Fall '09: Week 1 in Review
Week 1 was a short week. Technically classes started on Thursday, but I went in Wednesday to talk to my new supervisor about what my research project was going to be about, and do various other administrative things.
So, here's the review:
Supervised study
- Read the grant proposal for the project I'll be working on (invasion mechanisms of Salmonella
- Found out which aspect I'll be working on
- Signed and turned in all necessary forms and got approved for the course
- Got a look at the confocal microscope I'll be working on. Confocal microscopes are really cool. You take a cell that has some proteins that have been marked with fluorescent markers, and it uses a laser to excite the markers in thin slices covering the whole cell, and then it uses the slices to build a 3-D image that you can then look at. *Very* exciting.

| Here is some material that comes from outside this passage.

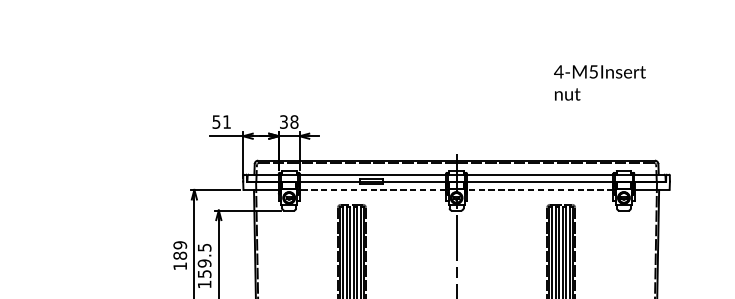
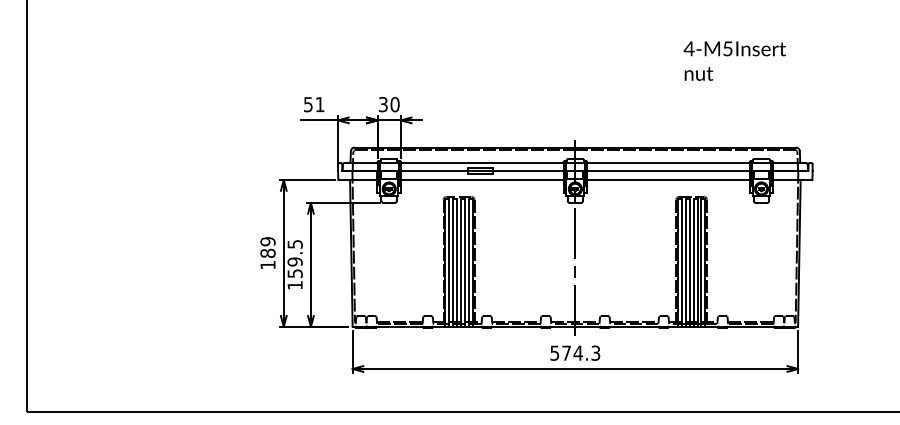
text: (293, 121) -> (394, 104), 38 -> 30
line: (372, 190) -> (481, 180), dashed -> solid
line: (539, 190) -> (667, 180), dashed -> solid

- Was given two papers to read. Read the first and most of the second.
Animal Development
- Going to be looking at morphological and molecular aspects of development
- Prof acts like a teenybopper, anthropomorphises and makes cutesy statements about how chicks are easy model organisms for developments, "but I hope there aren't too many 'easy chicks' in here!"
- Some history of the field
- 250 people in this class, taught in one of the less comfortable auditoriums
- Pretty sure I'm going to drop this one
Molecular Aspects of Plant Development
- Prof is actually a grown-up, and expects us to be
- About 30 people in the class
- Learned about tools to track molecular events in cell at three levels:
- Gene expression: take the promoter for the gene of interest, put a marker after it instead of the gene, put that complex in a vector and transfect the cell, scan for the marker. Marker is something that will fluoresce, like GFP, or GUS, which has an easy histochemical assay. Need to find out what "histochemical" means.
- mRNA localization: take tissue, fix it in an RNA-preserving fixative, make labeled probes for the mRNA in question, marinate, wash, scan. Probes show up where the mRNA is.
- Protein localization: There are two ways to do this.
- Immunolocalization: Fix tissue, make antibodies for the protein in question, marinate, wash. Then take other antibodies that bind to the conserved section of teh first antibodies and are tagged. Marinate, wash, scan. The tagged antibodies will show up where the protein is.
- Tagging: take the promoter/gene complex for the gene in question, stick the gene for a marker like GFP or GUS after it. Transfect the cell, scan for the marker. The marker will be attached to the protein and will show you where the protein is (unless the marker has interfered with folding or function of the protein).
- Was assigned two papers for next class. Total of 33 pages of reading. Yeep!
And that's all the classes for this week. Because it was a short week I didn't have any classes for Community Ecology and Evolutionary Biology or Intro to Health Studies: Plagues and Peoples. I'll tell you all about it next week.
I'm also devising some good systems for organizing my life. I started a new major knitting project to bring to class with me, and I've realized that I'm going to be doing a buttload of article-reading this semester, and that's just as easy to do on a treadmill as at a desk, so maybe I'll spend less time sitting. We'll see.